ざっと数えてみると、その数は二十一脚であった。


「どこでも結構ですので、お座りください」


 ノミのオヤジさんは俺達から見て一番遠くの席に座った。その両脇に、三脚ほど間隔を空けて竜二さんとマリアさんが腰を掛ける。俺達はノミのオヤジさんの反対側に座った。座った途端にバタン! と入ってきたドアが閉まったのでびっくりする。


「はじめに申し上げておきます。この部屋の中からは一切の情報が外に漏れません。ですので、何でもお気軽にお話しください」



 一番遠くに座ってしまったので、ノミのオヤジさんの声が若干聞こえにくいが、静寂が重石おもしをつけてのし掛かって来るような部屋なので、今のところ問題はない。

 それより心配なのは、アストラの事だ。

 前に俺達が警察署に行こうとした時に先回りされてしまったのだ。どうやって俺達の動きを掴んでいたのかが分からない。

 もしここで、洗いざらい喋ってしまったのがバレてしまったら、えらいことになる。

 そんな考えを巡らしていると、ノミのオヤジさんはこう言い出した。


「ここは隔離された空間です。世の中にあるブラックボックスです。例えば吸血鬼がサーチをかけたとしても、絶対に見つかることはありません。そういう部屋なのです。ご安心ください」


「って、オヤジが言ってんだから、観念して話せばいいぜ。悪いようにはしねえからよ」


 竜二さんは優しい眼差しで、俺達に語り掛ける。もう話してもいいような気がしてきた。

 ここまでが加点。

 一方でマリアさんは、眉間に縦の皺を作りながら、遠慮のない殺気を放っている。

 ここで減点。

 プラマイゼロだ。

 いや、ちょっちマイナスかも。


 よし。いいだろう。

 喋ってしまおう。喋って楽になりたい気持ちが押さえ切れない。自分達で判断することに、少し疲れてしまっていた。他人の意見を聞かせて欲しい。


 タクヤを見ると、コクンと頷いた。

 俺の考えに賛成のようだ。

 だが、一つ確かめておきたいことがある。

 俺が今からする話しは、誰にでも気軽に話していい内容ではないのだ。

 

「はじめに教えて欲しい。あんた達は一体何者なんだ?」


「我々の正体ですか? いきなりですね」


 ノミのオヤジさんが腕を組む。

 黙って思案にふけっているようだ。

 そんな様子を見かねて竜二さんが声をかけた。


「オヤジ。俺らが向かった先で、こいつらが三等星に襲われていたんです。
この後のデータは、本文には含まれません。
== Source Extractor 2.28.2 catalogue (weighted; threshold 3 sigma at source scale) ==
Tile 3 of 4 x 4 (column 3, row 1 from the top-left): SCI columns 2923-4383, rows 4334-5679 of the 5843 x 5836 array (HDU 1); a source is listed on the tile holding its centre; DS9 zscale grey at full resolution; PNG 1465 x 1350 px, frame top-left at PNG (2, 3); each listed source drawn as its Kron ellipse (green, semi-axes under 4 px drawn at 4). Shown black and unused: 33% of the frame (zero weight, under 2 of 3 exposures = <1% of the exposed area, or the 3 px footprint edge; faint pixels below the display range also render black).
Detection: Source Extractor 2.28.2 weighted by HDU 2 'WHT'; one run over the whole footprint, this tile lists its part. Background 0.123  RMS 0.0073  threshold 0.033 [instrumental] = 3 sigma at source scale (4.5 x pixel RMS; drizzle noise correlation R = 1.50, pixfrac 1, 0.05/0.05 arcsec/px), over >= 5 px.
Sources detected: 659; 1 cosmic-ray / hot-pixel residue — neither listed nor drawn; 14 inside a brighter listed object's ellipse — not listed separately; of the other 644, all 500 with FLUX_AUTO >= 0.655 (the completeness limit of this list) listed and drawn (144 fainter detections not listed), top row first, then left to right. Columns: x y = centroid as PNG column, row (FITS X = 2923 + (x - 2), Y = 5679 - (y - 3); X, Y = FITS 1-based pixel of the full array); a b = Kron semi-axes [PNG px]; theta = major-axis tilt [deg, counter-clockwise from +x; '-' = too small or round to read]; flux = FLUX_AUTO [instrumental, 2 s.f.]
はじめは吸血鬼の食事中にお邪魔したのかと思っていたんですが、どうも違うようで……」


「何が違ったのですか?」


「ゾンビが出たんですよ。初めて見るやつでした」


「ほほう」


「あんな形のゾンビは見たことがない。それに数が多すぎです。そんなゾンビと戦ってたんですよ。こいつら」


「なるほどねぇ。だいたい分かりました。では我々の正体を明かすとしましょう。他言無用に願いますよ」


 ごくりと生唾を飲む。

 ただの連中じゃないと初めから思っていたのだ。驚いて椅子から転げ落ちないように姿勢を正し両足に力を込める。さあこい。ヒヤリングテストも真っ青の聞く体勢は出来ている。


「我々は天狼という組織の一員です」


「ああ……。それはなんとなく……。さっき竜二さんが縄張りがどうとか言ってたから……。なあタクヤ。竜二さん、一番初めの登場シーンで言ってたよな?」


「言ってた。言ってた。すぐに何かの組織だって思ったよね」


「………」


 答え合わせを楽しむ女学生のように、俺達はキャいキャいする。


 ノミのオヤジさんは竜二さんを見ている。

 なんで言っちゃってるの? みたいな雰囲気だ。

 天狼ってなんだ? 有名なグループなのか?

 物凄く勿体振った割にはである。

 知らないので驚きようがない。


「夜の闇を切り裂き、不義理を許さず、己が信念を貫き通す。我らが天狼ってご存知ありませんか?」


 いくらか渋い表情で、ノミのオヤジさんは問いかけてくる。


「タクヤ。知ってるか?」


「うーん。ごめん。分からないや」


「テンロ~♪ テンロ~♪ 街の暮らしを守る~。テンロ~♪ テンロ~♪ テンロ~不動産~♪」


「あ! それ知ってます! CMで流れてた」


 タクヤが突然大きな声を出した。

 だけど驚いたのはそっちじゃない。

 テンロ~不動産~♪ とか言いながら歌っているのがマリアさんなのだ。とても綺麗な声で、聞いていると落ち着く。


「その声って、もしかして……」


「ピンポーン。私が歌ってます」


 マリアさんがはにかんでいる。

 なんだろう。とても可愛く見える。これがギャップ萌えというやつか。

 普段テレビを観ない俺には分からないが、そこそこ有名なコマーシャルなんだろう。

 しかしタクヤって、よくそんな時間あるな。

 仕事から帰ってきたら、オナニストのノルマを片付けないといけないのに……。


「そのテンロー不動産というのが、グループの表の顔でして、裏の顔が天狼といいます。私は質屋を営んでいますが、本職は不動産関係。実は、ここら辺一体の大地主なのです。で、これから紹介するのは裏の顔。天狼についてですな」


 ようやく凄さが理解できて来た。

 テンロー不動産。こんな都会の大地主って、相当儲かっていそうだ。でも、それが表向きって事は、裏側は何をしているの?


「裏の顔の天狼? というのは何なんですか?」


「天狼は、武闘組織ですな。我々の縄張りを守るために様々な案件を武力で解決しております。そして、ここが重要ですが、ある種族と対立しています」


「それって、もしかして……」


 俺の頭の中に、さっきの警察官が浮かぶ。


「お前らが襲われていた吸血鬼。あれが俺らの敵よ」


 最後に竜二さんが付け足す。

 吸血鬼と敵対しているって……。

 理解の後からじわじわと、驚きの波が打ち寄せてくる。

 街の暮らしを守る~♪ って、そういう事?


「それからですねぇ……。実はまだありまして……」


 もじもじは、していないんだろうが、凄く言い出しにくい雰囲気で、ノミのオヤジさんは、まだ何かを付け足ししたいようだ。


「はい。なんでしょう?」


 秘密暴露のバーゲンセールだ。

 こっちがぶちまける筈なのに、出鼻が挫かれている。

 この際、全部お聞きしましょう!

 タクヤ君。俺はいざとなると心が折れないように自暴自棄になってしまうから、許容範囲を越えたら、あとはよろしくね!